Filippo Rotunno Posted 5 years ago

Hi Jean

Ours could be defined as parallel table tennis lives. I have done exactly what you have, have about the same number of bats and I am still looking for the perfect replacement for JO Waldner. At least on that I have some leads from you which I will pursue. They make sense at least and there is obviously no blame attached if it does not work. You are 100% right when you say that the only way to test a rubber is by playing with it. They are all quite different. I am certain that you are also right about how Pingpongonline stocked JO Waldner.

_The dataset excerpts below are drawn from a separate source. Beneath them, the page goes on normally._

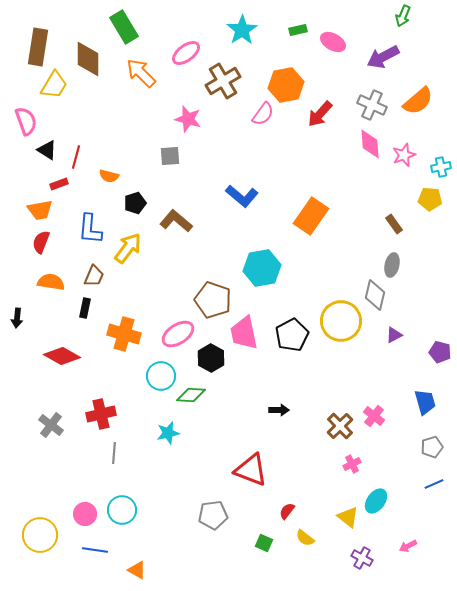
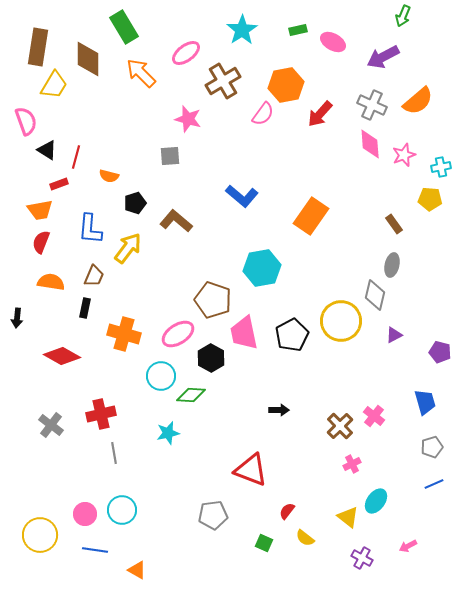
gray line at (114, 453): rotated 15 degrees counterclockwise
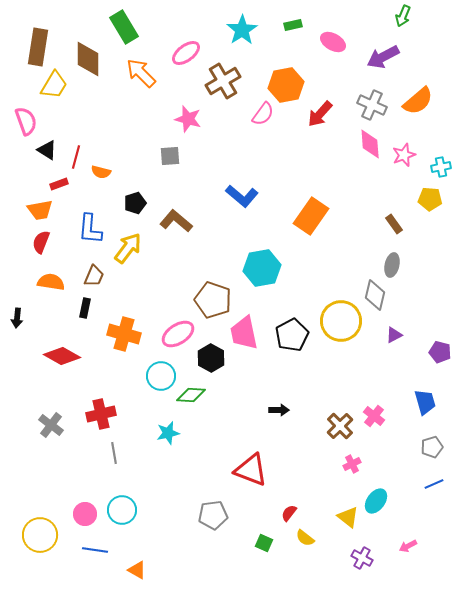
green rectangle at (298, 30): moved 5 px left, 5 px up
orange semicircle at (109, 176): moved 8 px left, 4 px up
red semicircle at (287, 511): moved 2 px right, 2 px down
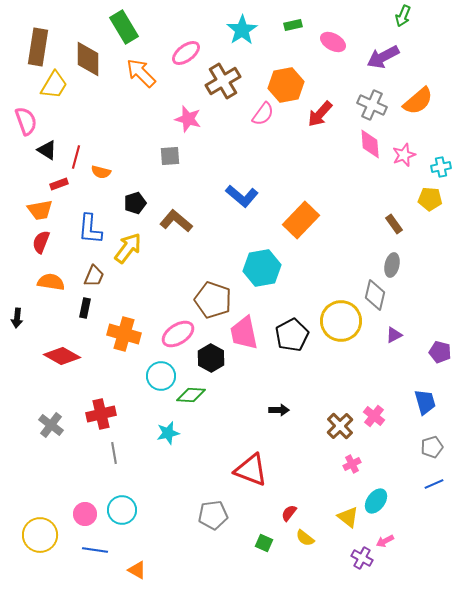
orange rectangle at (311, 216): moved 10 px left, 4 px down; rotated 9 degrees clockwise
pink arrow at (408, 546): moved 23 px left, 5 px up
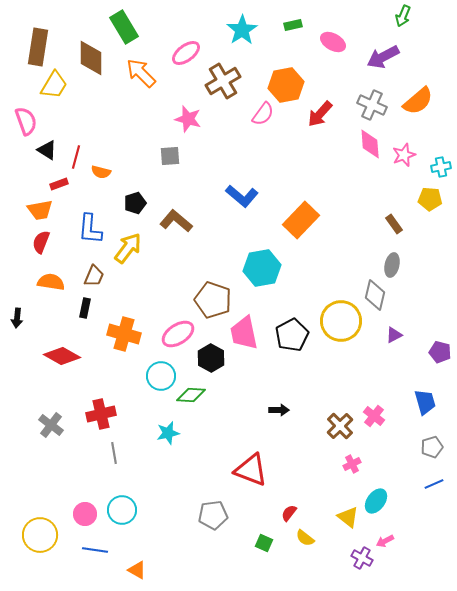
brown diamond at (88, 59): moved 3 px right, 1 px up
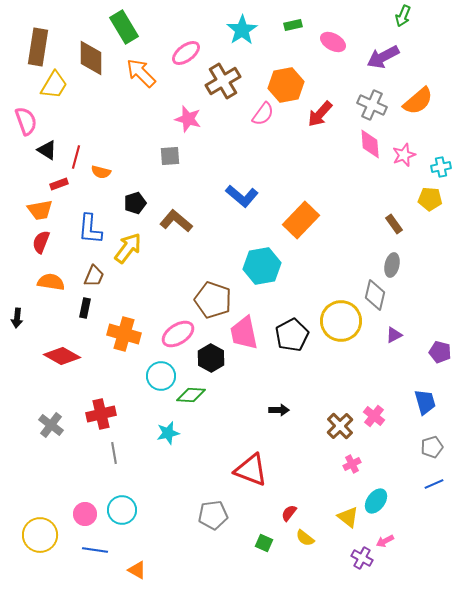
cyan hexagon at (262, 268): moved 2 px up
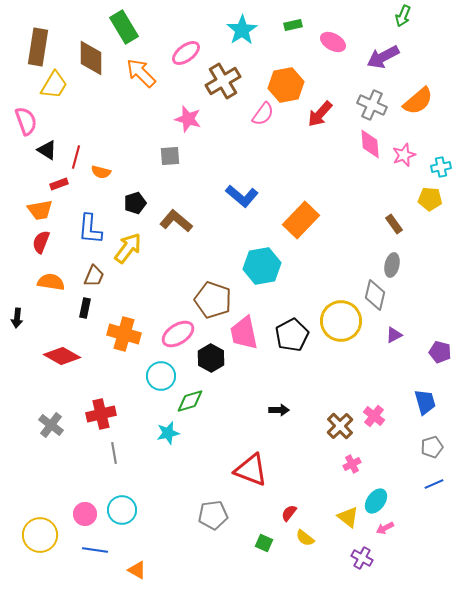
green diamond at (191, 395): moved 1 px left, 6 px down; rotated 20 degrees counterclockwise
pink arrow at (385, 541): moved 13 px up
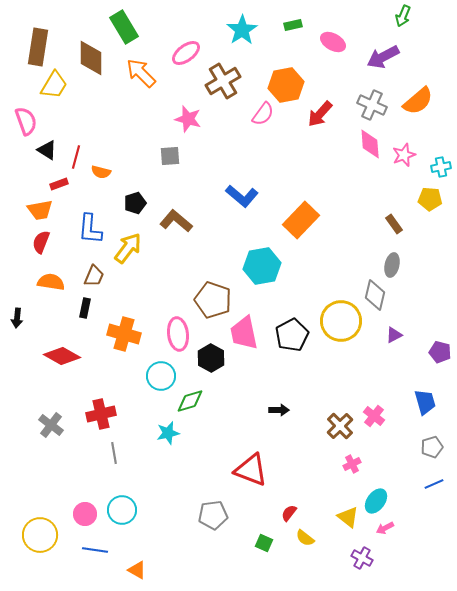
pink ellipse at (178, 334): rotated 64 degrees counterclockwise
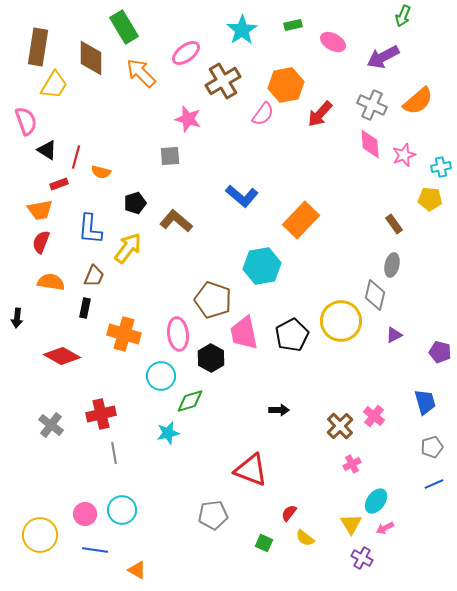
yellow triangle at (348, 517): moved 3 px right, 7 px down; rotated 20 degrees clockwise
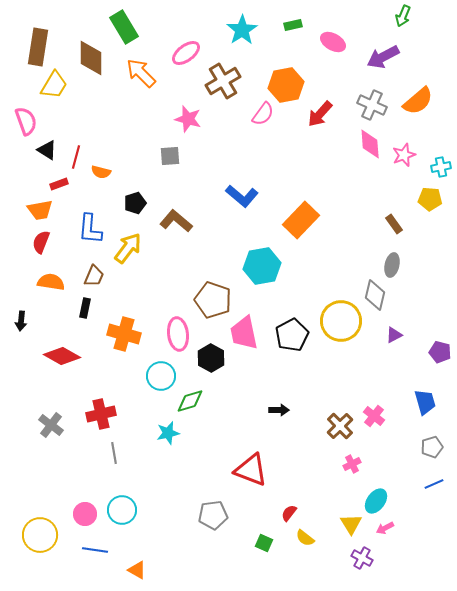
black arrow at (17, 318): moved 4 px right, 3 px down
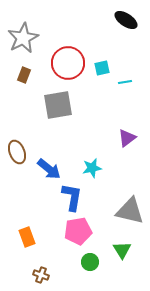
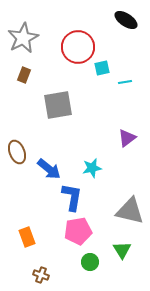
red circle: moved 10 px right, 16 px up
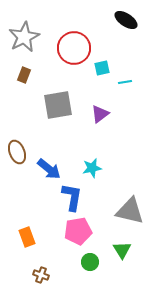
gray star: moved 1 px right, 1 px up
red circle: moved 4 px left, 1 px down
purple triangle: moved 27 px left, 24 px up
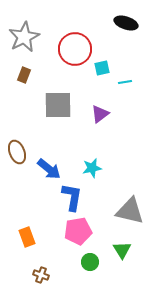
black ellipse: moved 3 px down; rotated 15 degrees counterclockwise
red circle: moved 1 px right, 1 px down
gray square: rotated 8 degrees clockwise
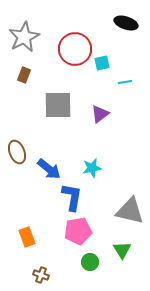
cyan square: moved 5 px up
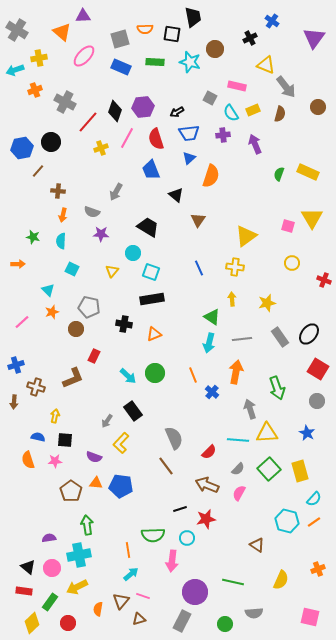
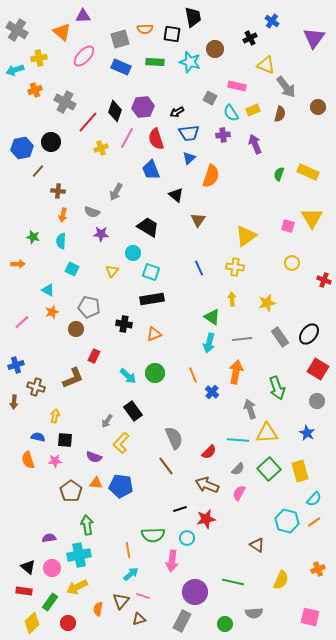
cyan triangle at (48, 290): rotated 16 degrees counterclockwise
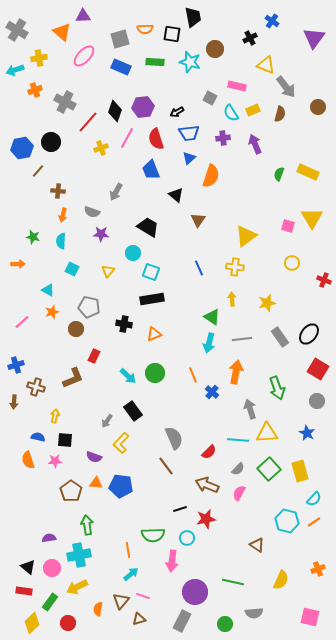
purple cross at (223, 135): moved 3 px down
yellow triangle at (112, 271): moved 4 px left
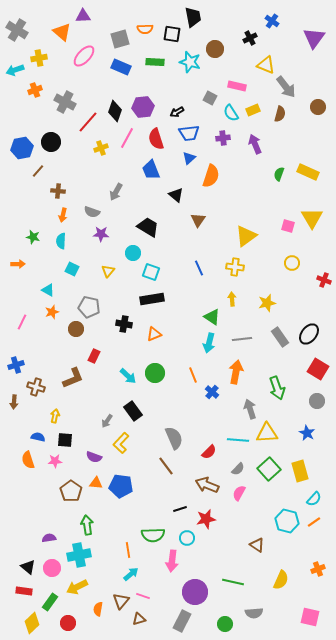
pink line at (22, 322): rotated 21 degrees counterclockwise
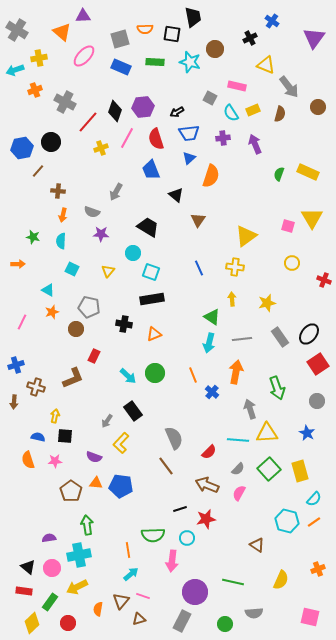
gray arrow at (286, 87): moved 3 px right
red square at (318, 369): moved 5 px up; rotated 25 degrees clockwise
black square at (65, 440): moved 4 px up
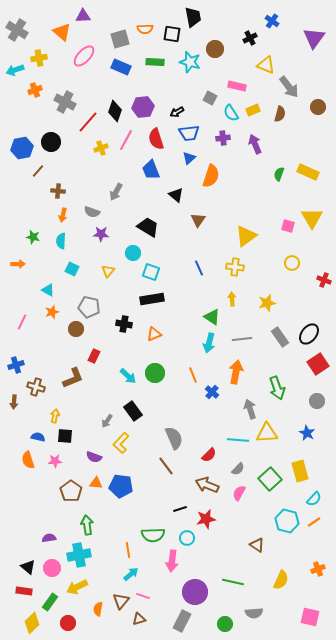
pink line at (127, 138): moved 1 px left, 2 px down
red semicircle at (209, 452): moved 3 px down
green square at (269, 469): moved 1 px right, 10 px down
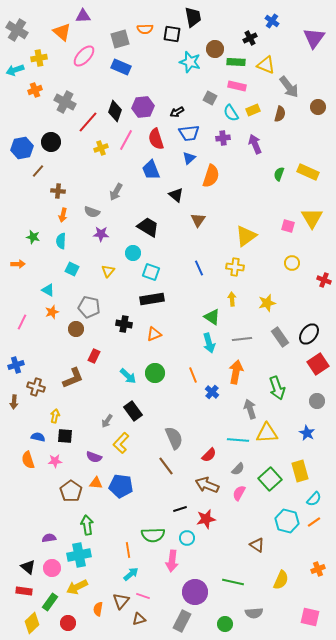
green rectangle at (155, 62): moved 81 px right
cyan arrow at (209, 343): rotated 30 degrees counterclockwise
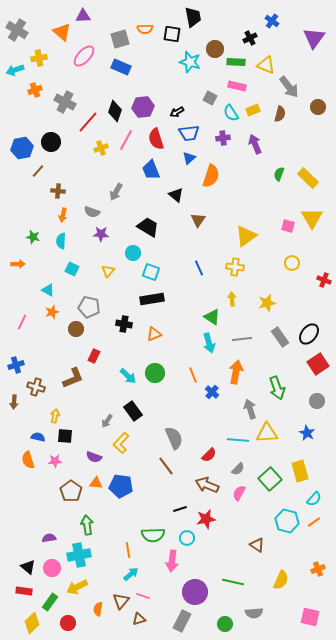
yellow rectangle at (308, 172): moved 6 px down; rotated 20 degrees clockwise
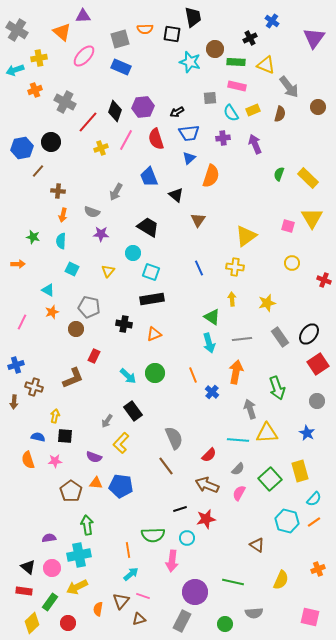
gray square at (210, 98): rotated 32 degrees counterclockwise
blue trapezoid at (151, 170): moved 2 px left, 7 px down
brown cross at (36, 387): moved 2 px left
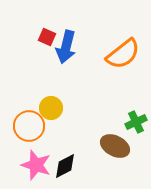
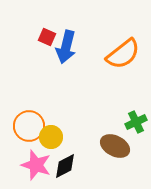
yellow circle: moved 29 px down
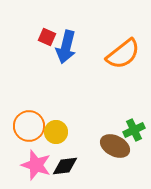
green cross: moved 2 px left, 8 px down
yellow circle: moved 5 px right, 5 px up
black diamond: rotated 20 degrees clockwise
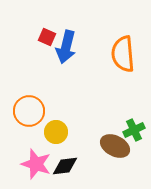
orange semicircle: rotated 123 degrees clockwise
orange circle: moved 15 px up
pink star: moved 1 px up
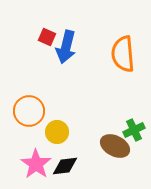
yellow circle: moved 1 px right
pink star: rotated 16 degrees clockwise
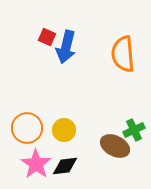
orange circle: moved 2 px left, 17 px down
yellow circle: moved 7 px right, 2 px up
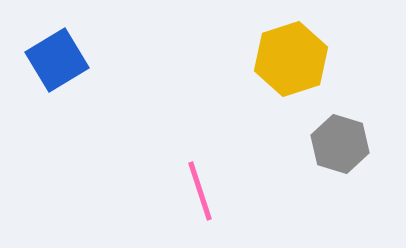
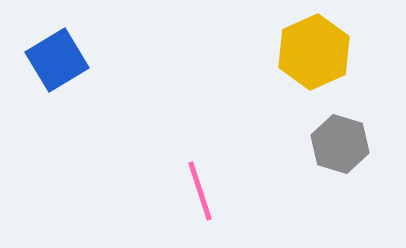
yellow hexagon: moved 23 px right, 7 px up; rotated 6 degrees counterclockwise
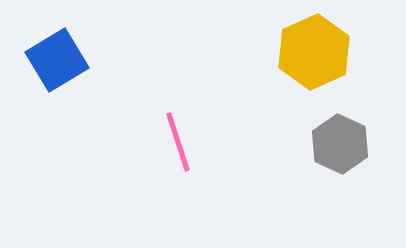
gray hexagon: rotated 8 degrees clockwise
pink line: moved 22 px left, 49 px up
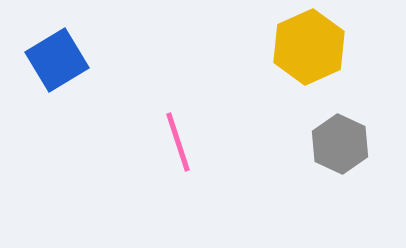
yellow hexagon: moved 5 px left, 5 px up
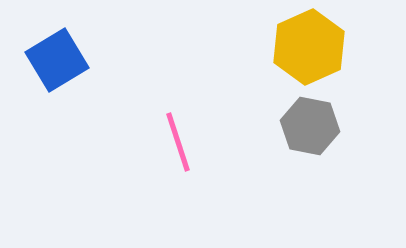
gray hexagon: moved 30 px left, 18 px up; rotated 14 degrees counterclockwise
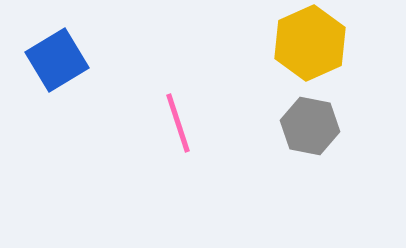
yellow hexagon: moved 1 px right, 4 px up
pink line: moved 19 px up
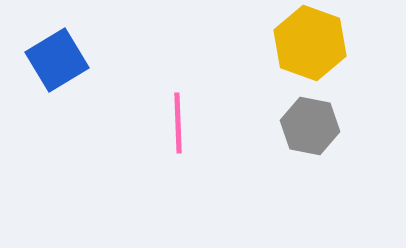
yellow hexagon: rotated 16 degrees counterclockwise
pink line: rotated 16 degrees clockwise
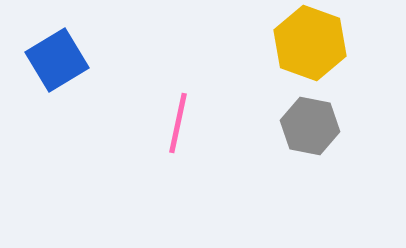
pink line: rotated 14 degrees clockwise
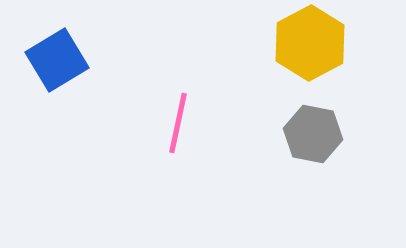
yellow hexagon: rotated 12 degrees clockwise
gray hexagon: moved 3 px right, 8 px down
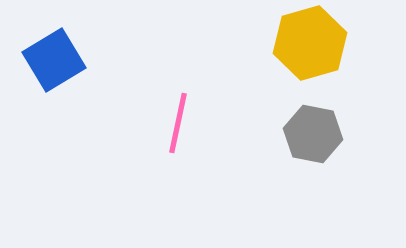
yellow hexagon: rotated 12 degrees clockwise
blue square: moved 3 px left
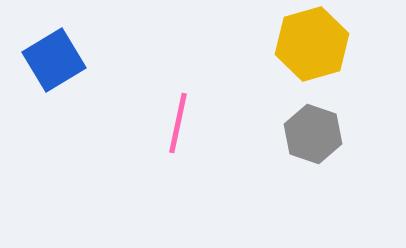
yellow hexagon: moved 2 px right, 1 px down
gray hexagon: rotated 8 degrees clockwise
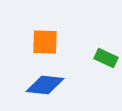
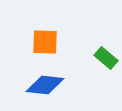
green rectangle: rotated 15 degrees clockwise
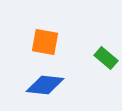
orange square: rotated 8 degrees clockwise
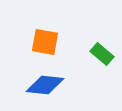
green rectangle: moved 4 px left, 4 px up
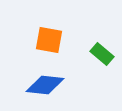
orange square: moved 4 px right, 2 px up
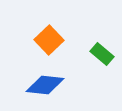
orange square: rotated 36 degrees clockwise
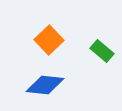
green rectangle: moved 3 px up
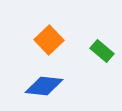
blue diamond: moved 1 px left, 1 px down
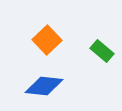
orange square: moved 2 px left
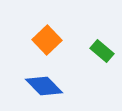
blue diamond: rotated 39 degrees clockwise
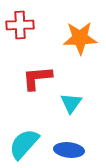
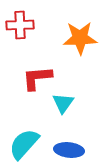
cyan triangle: moved 8 px left
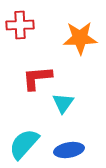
blue ellipse: rotated 16 degrees counterclockwise
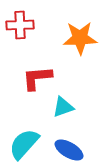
cyan triangle: moved 4 px down; rotated 35 degrees clockwise
blue ellipse: rotated 40 degrees clockwise
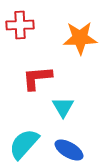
cyan triangle: rotated 40 degrees counterclockwise
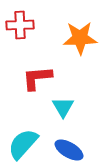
cyan semicircle: moved 1 px left
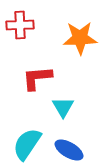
cyan semicircle: moved 4 px right; rotated 8 degrees counterclockwise
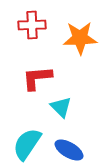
red cross: moved 12 px right
cyan triangle: moved 2 px left; rotated 15 degrees counterclockwise
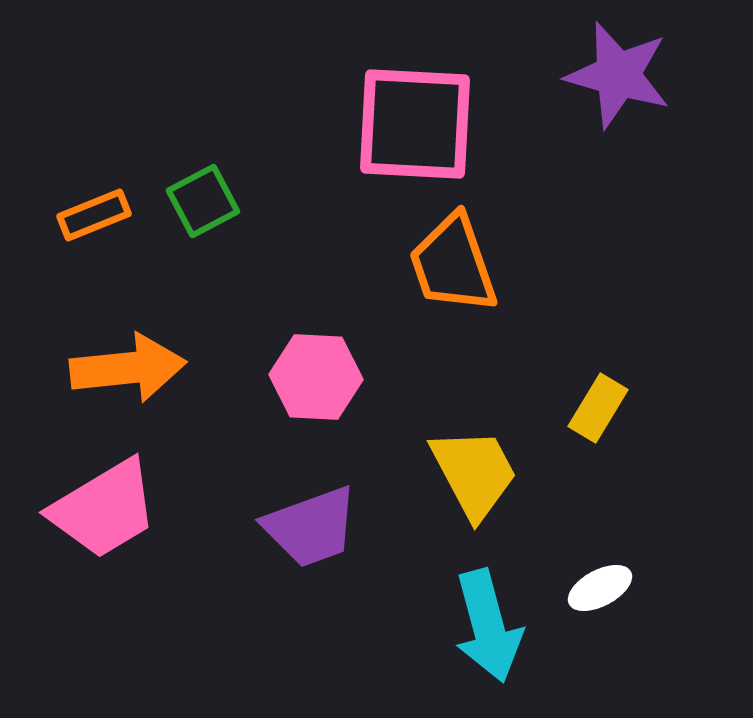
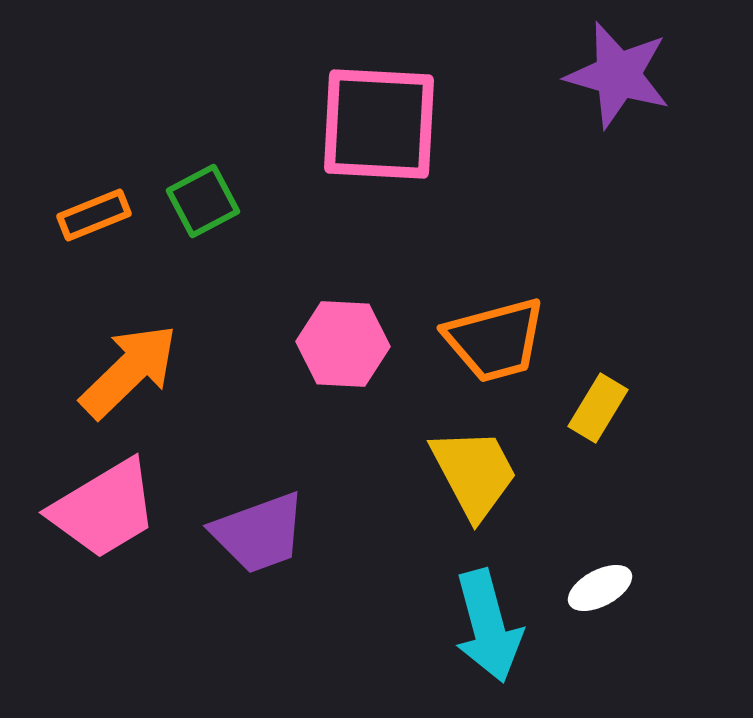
pink square: moved 36 px left
orange trapezoid: moved 42 px right, 76 px down; rotated 86 degrees counterclockwise
orange arrow: moved 1 px right, 3 px down; rotated 38 degrees counterclockwise
pink hexagon: moved 27 px right, 33 px up
purple trapezoid: moved 52 px left, 6 px down
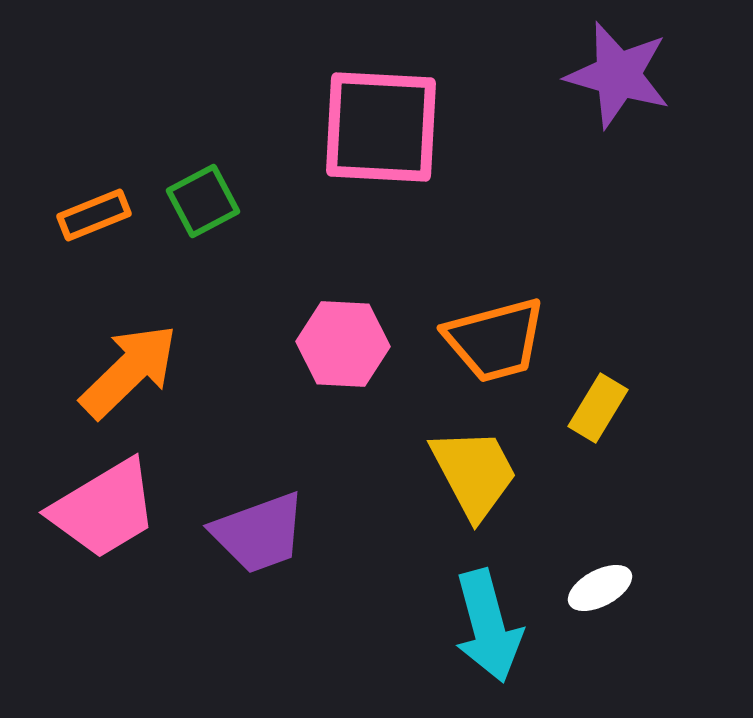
pink square: moved 2 px right, 3 px down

On another topic, what are your thoughts on plastic balls. I have about 200 celluloid balls which I use for my robot (I have a table in the garage). I would like to use plastic balls but it is yet more money to spend! The only thing that makes me optimistic about carrying on using celluloid balls is the fact that suppliers of plastic balls keep reassuring us users that their balls are more and more similar to the old celluloid ones!

Kind regards

Filippo


Jean Balthazar

Jean Balthazar Posted 5 years ago

 

Hi Filippo,

 

Regarding plastic balls, I’ll refer you to these existing topics:

 

https://www.pingskills.com/table-tennis-forum/new-ball-just-say-no-a-petition-is-now-online/

 

https://www.pingskills.com/table-tennis-forum/introduction-of-the-plastic-ball/

 

https://www.pingskills.com/table-tennis-forum/celluloid-and-plastic-balls/

 

I’m not a big fan, as you’ll easily notice if you read the first one.

 

From the latest I read on this topic, what I took away is that today 3 stars plastics balls are said to be improving (roundness, rebound consistency, durability) and range from “reasonably close to the old celluloid ball” to “bad”. Training plastic balls are judged to be somewhere between “bad” and “worse than bad”. Both are still more expensive and less durable than the old celluloid balls. At a club level, only the wealthiest once will have the luxury to buy big quantities of the best available 3 stars plastics balls and use only these.

 

The question is “do you need to play with the plastic ball in the competitions you’re entering?” In France, they’re not mandatory at all levels yet (almost, but not entirely yet). As long as you don’t have to use the plastic ball in competition, I’d advocate to stick to the celluloid ball as long as you can, hoping that when you won’t have a choice anymore, plastic balls, including training ones, will have become better and more affordable.

 

If you have to use plastic balls in competition, the decision is harder. Is it worse to train with oddly bouncing training plastic balls, or with good celluloid balls? If I had to make the choice for a club today, I’d probably buy 3 stars plastic balls for everything you can do using just one ball, and buckets of celluloid training balls for multiball and robot training only. It would be a little less convenient than today where we have tons of training celluloid balls for all purposes, and 3 stars only for official matches, but it would limit the budget impact and people would still be used to the plastic balls they will use in matches.


Shaun Synot

Shaun Synot Posted 5 years ago

I would give the new DONIC J.O. Waldner Legend rubber a try but it might be expensive for you because it's only available in Japan. I've always heard that Vario is much softer than Coppa but I've never tried it. The quality of the plastic balls are evolving so it's better to wait and see. I think it's better to use the plastic balls now rather than play catch up later.


Filippo Rotunno

Filippo Rotunno Posted 5 years ago

Thank you once again to Jean and Shaun for their valuable comments. In England plastic balls are compulsory in all competitions and local leagues. I play in a local League and play in National veteran competitions (mainly over 60 and now over 70). As Jean suggests I will keep using my 3 stars celluloid balls for my robot and plastic balls when I go to my Club hoping that my playing brain is not affected by the difference.